• **Reading passage**:
# # # # #

# cheat meals



## carli (Jan 30, 2011)

out of curiousity whether on a bulking or cutting diet what do you guys eat for your cheat meals?? i personally have a roast dinner on a sunday and that makes me feel great plus its not even that bad as a cheat.. so come on what do you guys eat


----------



## Sanisent (Jan 30, 2011)

Kfc


----------



## shortstop (Jan 30, 2011)

pizza baby. and roast beef po boys. even on cheat days, i still stay away from fried foods. o yea and pancakes. yum yum


----------



## BIGBLUECHEVELLE (Jan 30, 2011)

For some weird freaking reason I LOVE the wreck sandwich at PotBelly's my ex gf used to eat their a lot and I gave in one day and got something(blame it all on her ha)  jardiniere their is unbelievable. So if I do a cheat meal its on Sunday and ill usually just get that for a filler.

# # # # #

• **Given information**:
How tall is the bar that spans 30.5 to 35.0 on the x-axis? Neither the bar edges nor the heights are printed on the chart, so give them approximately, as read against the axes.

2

# # # # #

• **Exercise instructions**:
[1] In the cheat meals thread, why does the first poster pick a Sunday roast dinner as a cheat meal? Answer in one to three sentences.
[2] Carry on the cheat meals thread from the point where it stops.
The data isn't needed for any of this.

• **Answers**:
[1] The first poster says a roast dinner on a Sunday makes them feel great. They also add that it isn't even that bad as a cheat.

[2]
----------



## vortrit (Jan 31, 2011)

It depends. It's different all the time. I used to go to Taco Bell for cheat meals, but rarely do anymore.


----------



## carli (Jan 31, 2011)

ah its ok to have one every now and again, for a cheat meal i wouldn really eat pizza or anythin like that at all rather have a big huge sandwich or all the trimmings with a steak its all good tho


----------



## big60235 (Jan 31, 2011)

I try to keep cheat meals to a minimum but my new favorite is 5 guys burgers and fries. Have spend many a cheat day at pizza places, taco bell, or china buffets. Then usually followed by hours of cardio the next day.


----------



## carli (Jan 31, 2011)

big60235 said:


> I try to keep cheat meals to a minimum but my new favorite is 5 guys burgers and fries. Have spend many a cheat day at pizza places, taco bell, or china buffets. Then usually followed by hours of cardio the next day.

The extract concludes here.